In the areas of medicine and health, there were few as passionate as Florence Nightingale. She led the way, and helped lay the foundations of modern medicine and health-care. Florence Nightingale (1820-1910) was the founder of modern nursing, who did her work, she believed, under the inspiration of Christ.  When she was 17, she felt God calling her into His service.  Theodore Fliedner (1800-1864) deeply influenced Nightingale, by organizing deaconesses within the Lutheran Church who were involved in helping with education, ex-convicts, and nursing instruction.  Florence Nightingale became famous, traveling to far off battlefields, cleaning soldier’s wounds, and comforting those who where dying. She was a legend, known as the lady with the lamp.  Throughout history passion or compassion has truly been the wellspring of invention.

The innovations of love continued. When returning to England, Florence Nightingale wrote a book called, Notes on Hospitals published in 1859. This had a profound effect throughout the world on hospital care and hygienic design.  Then in 1860 the Nightingale School for Training Nurses was opened at St Thomas’s Hospital in London.



BALANCE

Passion is a raging river of feelings, ideas, inspiration and experience, while reason is a deep pool of knowledge, logic and wisdom.  Passion can operate devoid of reason, but when coupled with reason it is a most powerful mix.  Passion and reason need to be kept in balance.  Overly passionate and we blow up; totally rational, and we dry up. 

Passionate people, at times, can find themselves adrift on an angry ocean of emotion. On the other hand, rational people can suffer from what is called the paralysis of analysis. They analyze things to death. Passion and reason are the two wings of a bird, the two sides of a coin–the perfect marriage. 

It has been said that, the heart has its reasons that reason knows nothing about. Passion can often throw reason out of the window. This is probably why Blaise Pascal said, All of our reasoning ends in surrender to feeling, such is the power of emotion or passion. This is why we must be disciplined, because to many truly great people have become the victims of their out-of-control passion. On the other hand reason can drag us into a deep rut, a surreal world of boredom, never engaging the things we are really passion about. 

It interests me, that we all like to be considered a rational person, but truly admire those who live life with passion. Reason is a great servant, but a poor master, due to the fact, that if reason dominates, we can loose the power of instinct, intuition and conscience. 

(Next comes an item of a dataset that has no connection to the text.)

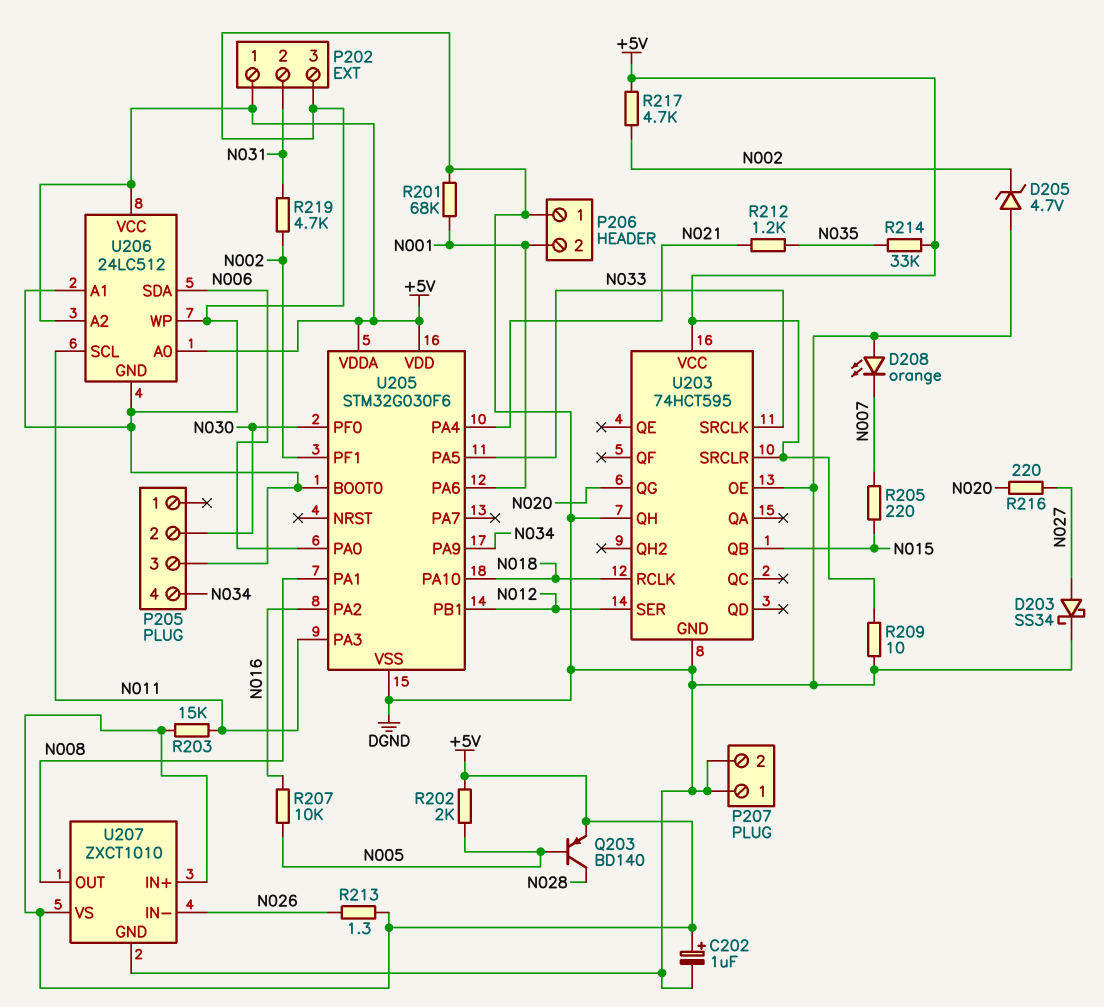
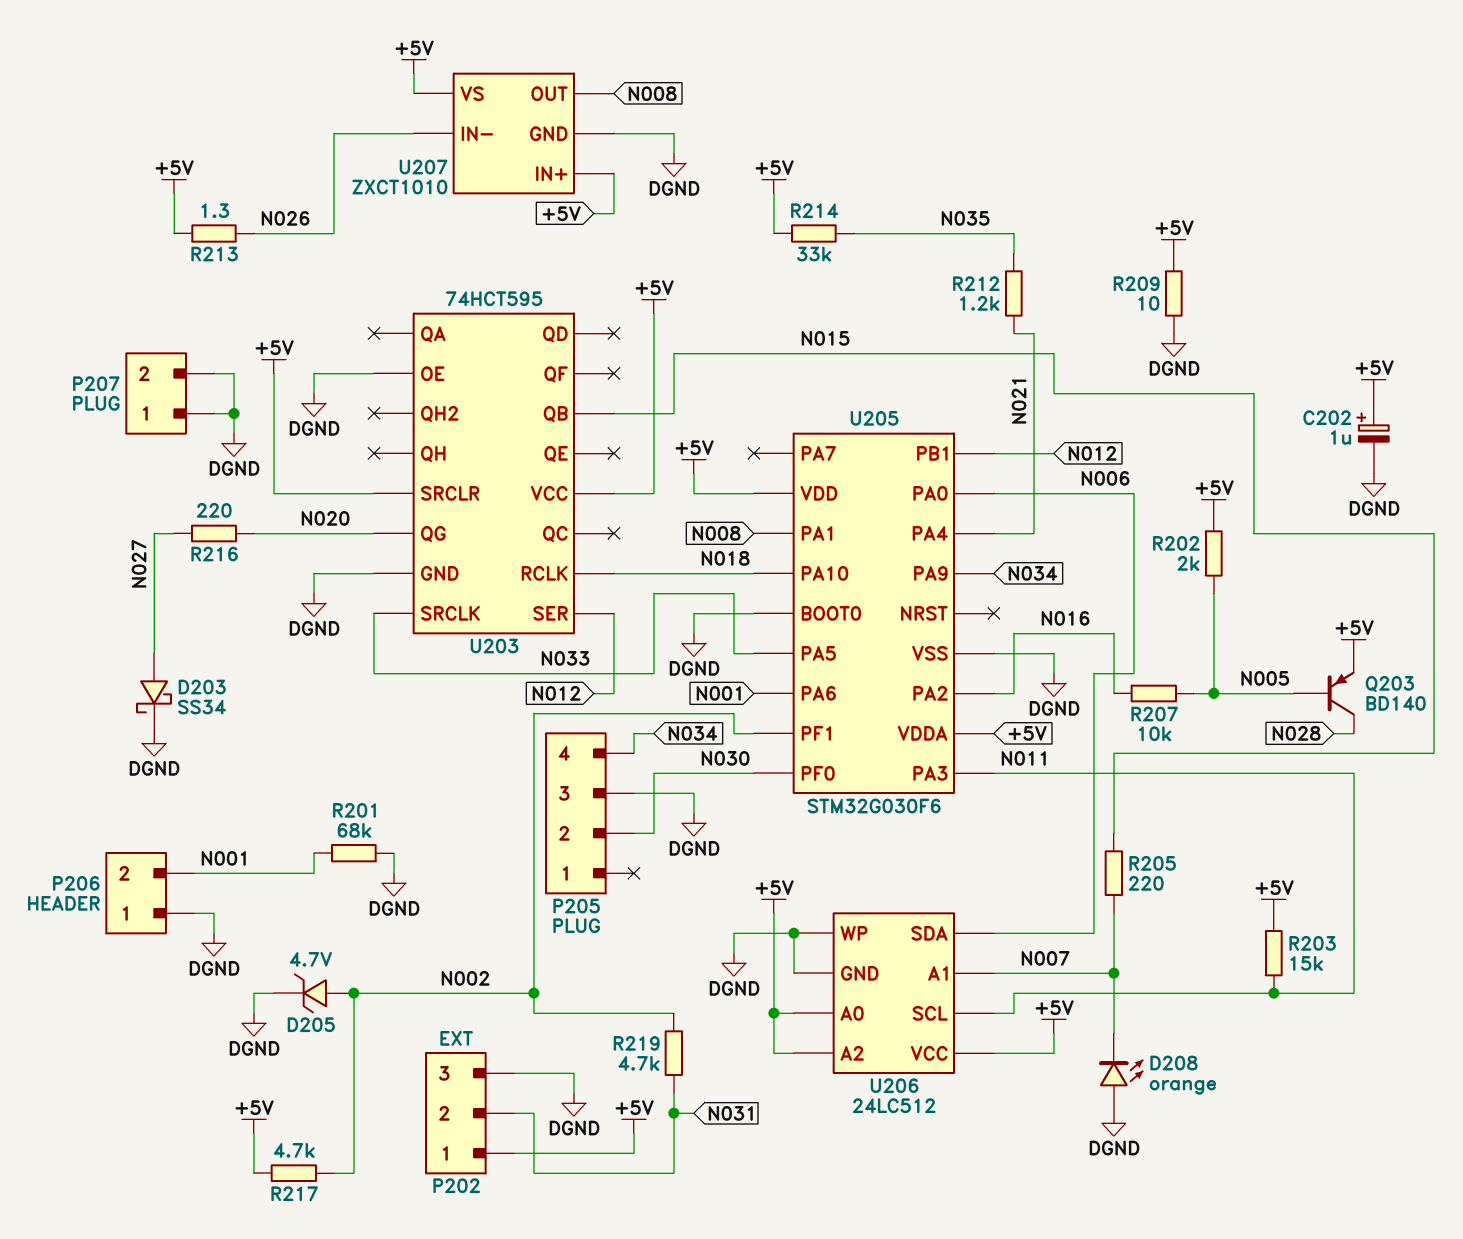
D205: zener 4.7V (A DGND, K N002) -> zener 4.7V (A N002, K DGND)
U203 pin QH: DGND -> none
U206 pin A1: DGND -> N007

Unpolluted passion gives thinking the power it needs to climb the highest of life’s mountains–  however we do need reason as our guide. 

In essence, thinking in yellow and blue flows form the wellspring of passion, whereas thinking in green and red comes the world of reason–keeping us safe. Passion without reason is like a boat without a rudder, it will drift in whatever direction the winds are blowing, or the tides are going.

Building a successful enterprise requires both of these powerful forces.